But that has not stopped Trump and a number of his allies from sharply criticizing governor Brian Kemp over the issue.
Georgia’s secretary of state, Brad Raffensperger, announced this morning that the state would move forward with recertifying Biden’s victory after two separate recounts confirmed the results.
Xavier Becerra pledged to ensure Americans’ access to quality health care if he is approved as secretary of health and human services.
In Congress, I helped pass the Affordable Care Act. As California's Attorney General, I defended it. As Secretary of Health and Human Services, I will build on our progress and ensure every American has access to quality, affordable health care—through this pandemic and beyond.
— Xavier Becerra (@XavierBecerra) December 7, 2020
“In Congress, I helped pass the Affordable Care Act. As California’s Attorney General, I defended it,” Becerra said in a tweet.
“As Secretary of Health and Human Services, I will build on our progress and ensure every American has access to quality, affordable health care—through this pandemic and beyond.”
Joe Biden’s team confirmed today that the president-elect would nominate Becerra to lead the department of health and human services, a key position amid the coronavirus pandemic.
Georgia to recertify Biden's victory after two recounts
Georgia’s secretary of state announced the state would recertify Joe Biden’s victory today, after two separate recounts.
“It’s been a long 34 days since the election on November 3,” Brad Raffensperger said at a press conference. “We have now counted legally-cast ballots three times, and the results remain unchanged.”

--------------------------------

# List of tasks
(1) In the news excerpt on Georgia's recertification, how many times did Raffensperger say legally cast ballots had been counted?
(2) Resume the news excerpt on Georgia's recertification and Becerra's nomination, starting after its last sentence.

--------------------------------

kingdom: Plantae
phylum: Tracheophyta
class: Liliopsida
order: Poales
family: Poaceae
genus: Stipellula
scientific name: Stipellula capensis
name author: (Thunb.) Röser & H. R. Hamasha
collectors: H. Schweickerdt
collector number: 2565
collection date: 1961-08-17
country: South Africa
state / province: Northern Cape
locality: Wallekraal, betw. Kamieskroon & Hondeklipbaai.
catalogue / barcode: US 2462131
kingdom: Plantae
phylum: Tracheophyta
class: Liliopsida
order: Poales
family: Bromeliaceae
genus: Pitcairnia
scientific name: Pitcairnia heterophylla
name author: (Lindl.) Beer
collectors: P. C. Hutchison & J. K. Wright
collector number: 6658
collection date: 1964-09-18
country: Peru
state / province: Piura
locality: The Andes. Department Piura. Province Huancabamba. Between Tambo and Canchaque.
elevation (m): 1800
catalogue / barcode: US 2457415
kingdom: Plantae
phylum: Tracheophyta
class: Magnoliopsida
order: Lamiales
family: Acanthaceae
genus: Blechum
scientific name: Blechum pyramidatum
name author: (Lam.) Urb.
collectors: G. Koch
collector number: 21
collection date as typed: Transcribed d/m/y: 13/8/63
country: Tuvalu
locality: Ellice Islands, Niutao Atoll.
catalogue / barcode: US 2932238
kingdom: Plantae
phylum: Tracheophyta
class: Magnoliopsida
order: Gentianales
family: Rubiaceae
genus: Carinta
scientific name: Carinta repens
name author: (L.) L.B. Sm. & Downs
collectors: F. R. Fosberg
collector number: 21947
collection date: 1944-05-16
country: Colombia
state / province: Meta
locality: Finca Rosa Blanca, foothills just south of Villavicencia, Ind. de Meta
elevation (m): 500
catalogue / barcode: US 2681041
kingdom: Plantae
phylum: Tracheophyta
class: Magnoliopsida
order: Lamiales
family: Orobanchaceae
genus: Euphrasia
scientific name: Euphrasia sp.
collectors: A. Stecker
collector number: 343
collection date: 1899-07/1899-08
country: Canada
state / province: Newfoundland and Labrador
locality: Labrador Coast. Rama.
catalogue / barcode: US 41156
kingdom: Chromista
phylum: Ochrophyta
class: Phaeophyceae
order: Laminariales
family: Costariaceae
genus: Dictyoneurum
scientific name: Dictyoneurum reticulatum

--------------------------------

# Results of the exercise
(1) Three times.

(2)
Georgia conducted a full hand recount shortly after the election, which showed Biden still leading by about 13,000 votes.
Despite that hand recount, Donald Trump’s campaign still requested another recount because of the narrow margin of Biden’s victory.
That recount has now confirmed Biden’s victory in Georgia, making the president-elect the first Democrat since Bill Clinton to carry the state.
This morning, Joe Biden’s transition team announced the co-chairs of his inaugural committee.
Congressman Jim Clyburn, who resuscitated Biden’s primary campaign by endorsing him before the crucial South Carolina primary, will serve as the chair of the committee.
Michigan governor Gretchen Whitmer, Los Angeles mayor Eric Garcetti, congressman Cedric Richmond and congresswoman Lisa Blunt Rochester will also serve as co-chairs. (Richmond announced last month that he would leave Congress in January to take a senior role in the Biden administration.)
“Kamala and I are honored and grateful to these leaders for joining our inaugural committee as co-chairs and helping to organize a safe inauguration for all Americans,” Biden said in a statement.
“These leaders reflect the strength, spirit, and diversity of America and have always held a steadfast commitment to restoring the soul of the nation, building back the middle class, and unifying the country. We are proud of their support and know they will help plan an inauguration that will reflect our nation’s shared values.”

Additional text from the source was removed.